### Textauszug
• • • • • • •

Ja, genauso ist das Array gedacht. Also ich brauche ja ein Tupel aus Zellenindex und Richtig/Falsch. Deswegen dachte ich mir, dass ein Array die beste Lösung ist. Der Arrayindex bezeichnet, welche Spalte gemeint ist und 0 sowie 1 stehen dann für Richtig/Falsch.


----------



## bERt0r (6. Sep 2011)

Hmm da würd ich sagen, du machst dir ein TableModel, dem übergibst du deine int-arrays mit den Fehlerhaften Zellen. 
Das TableModel speichert die in einer ArrayList und machst eine Methode getCellColor(int row,int col) die die Werte aus der ArrayList zurückgibt.
Deinem CellRenderer musst du wohl oder übel dein TableModel übergeben, und bei jedem getTableCellRendererComponent prüfst du mit getCellColor welche Farbe du benötigst.


----------



## Marco13 (7. Sep 2011)

Hmja, das wäre SEHR pragmatisch ... was mir da (so aus der Distanz) ein paar Bauchschmerzen macht, ist nicht zuletzt, dass da mit einem Array (was oft nicht gut ist) die Tabelle und die eigentlichen Daten vermischt werden. Oder anders gefragt: Wäre dieser Array auch in den Objekten, wenn sie NICHT in einer Tabelle angezeigt würden? Und... was passiert mit den Arrays, wenn jemand die Reihenfolge der Spalten in der Tabelle mal anders haben will....?!


----------



## bERt0r (7. Sep 2011)

Das Array habe ich als gegeben betrachtet, würde ich dahinter sitzen hätte ich das auch mit einer ArrayList gemacht. Also eine ArrayList<ArrayList<Boolean/Integer/Color>>.
Und ja, so wie ich das verstanden habe, gehört dieses Array zu diesem TableModel weil es eben genau für diesen Zweck (Anzeige der fehlerhaften Zellen) erstellt wurde. Dass das int array in der Datenhaltung, also den Objekten, gespeichert wird hab ich nie gesagt. Anzunehmen wäre, dass dieses ominöse int array entweder vom Objekt selbst oder irgendeinem Validator mit einer Funktion erzeugt wird.


----------



## Pepe Rohny (7. Sep 2011)

• • • • • • •

### Aufgabe
Erläutern Sie anhand des Textauszugs in ein bis drei Sätzen, warum im ersten Beitrag ein Array gewählt wird und was Index und Werte darin bedeuten.

### Gegebene Datensätze

• • • • • • •

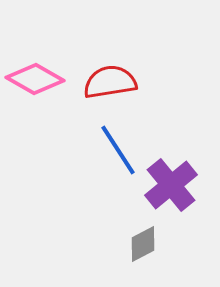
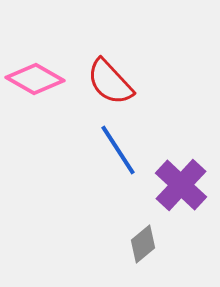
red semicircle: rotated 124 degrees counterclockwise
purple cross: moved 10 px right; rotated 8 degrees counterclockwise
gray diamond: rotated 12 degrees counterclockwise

• • • • • • •

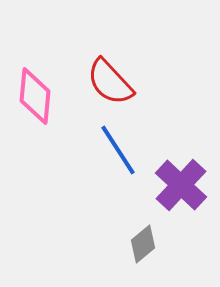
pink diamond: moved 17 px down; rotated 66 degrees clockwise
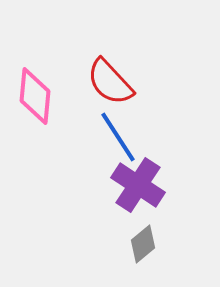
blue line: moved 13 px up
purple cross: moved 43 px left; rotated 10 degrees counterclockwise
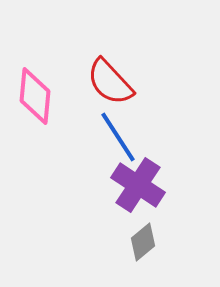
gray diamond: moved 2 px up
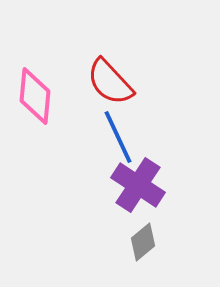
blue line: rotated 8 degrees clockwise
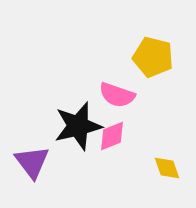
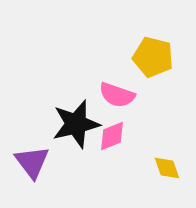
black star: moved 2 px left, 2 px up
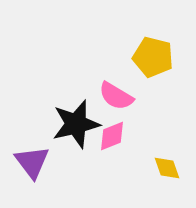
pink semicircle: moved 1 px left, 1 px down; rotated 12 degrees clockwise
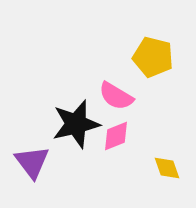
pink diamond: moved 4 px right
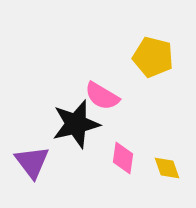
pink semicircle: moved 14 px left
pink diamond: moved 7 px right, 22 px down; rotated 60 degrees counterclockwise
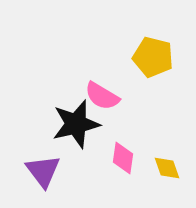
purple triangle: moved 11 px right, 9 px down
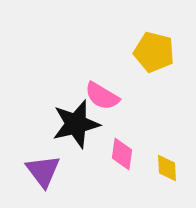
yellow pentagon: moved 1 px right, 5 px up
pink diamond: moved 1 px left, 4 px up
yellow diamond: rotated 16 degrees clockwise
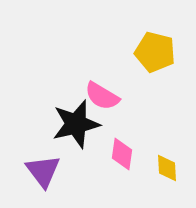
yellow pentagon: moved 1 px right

• • • • • • •

### Die Ausgabe
Im ersten Beitrag wird ein Tupel aus Zellenindex und Richtig/Falsch benötigt, deshalb erschien ein Array als die beste Lösung. Der Arrayindex gibt an, welche Spalte gemeint ist, und die Werte 0 und 1 stehen für Richtig/Falsch.